To ensure these tree canopies continue to thrive, the Forest Preserves began in February to inventory “picnic grove trees” with an Urban and Community Forestry grant, funding to establish, manage, conserve and preserve urban and community forests.
The Forest Preserves’ inventory—which included 4,808 trees in northwest and west Cook County, or 11 percent of our mowed picnic grove tree population—identified 80 unique tree species, with a variety of oak species dominating the groves.

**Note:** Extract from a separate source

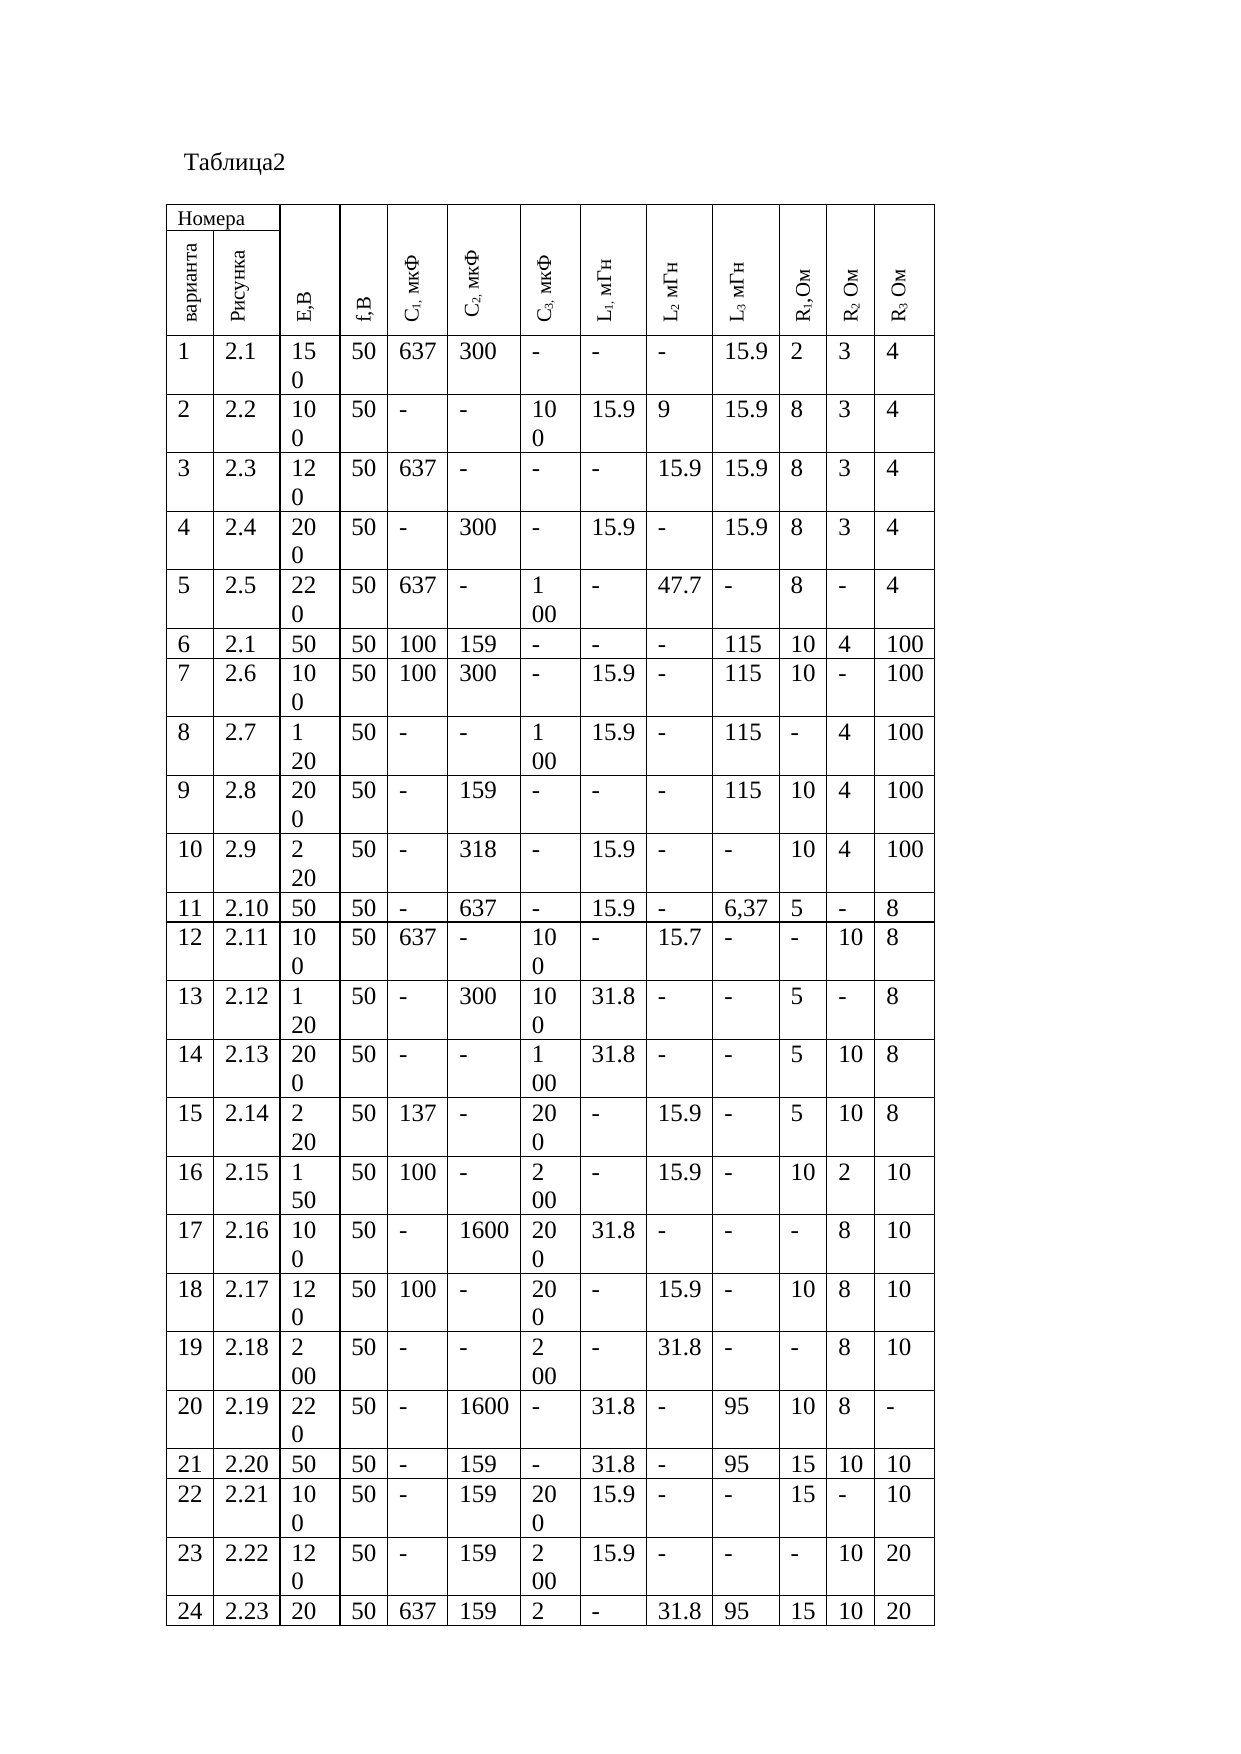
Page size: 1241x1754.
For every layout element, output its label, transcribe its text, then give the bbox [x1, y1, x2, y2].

With the inventory, the Forest Preserves developed an Urban Forest Management Plan, which recommends planting 2,700 trees over the next ten years. The first steps are to complete tree inventories at all remaining groves and modify tree planting plans to increase species diversity throughout the countywide system of picnic groves.
“A diverse tree canopy helps protect the preserves and enables our lands to be more resilient,” explains Troy Showerman, resource project manager in the Forest Preserves Resource Management Department. “Ensuring tree diversity means that our forests can withstand threats against specific tree species—like Dutch elm disease or emerald ash borer beetles—that can decimate tree populations. The more diverse the tree canopy, the better able we are to withstand and slow the spread of these threats.”
The inventory also identified trees that will be monitored for removal consideration or pruned to address defects and potential safety concerns. Trees lost to storm damage or natural decline will also be documented by Forest Preserve staff in inventory logs.
The funds for the inventory were provided by the United States Department of Agriculture Forest Service through the Illinois Department of Natural Resources Urban and Community Forestry Core Grant Program, and administered by The Morton Arboretum and the Chicago Region Trees Initiative.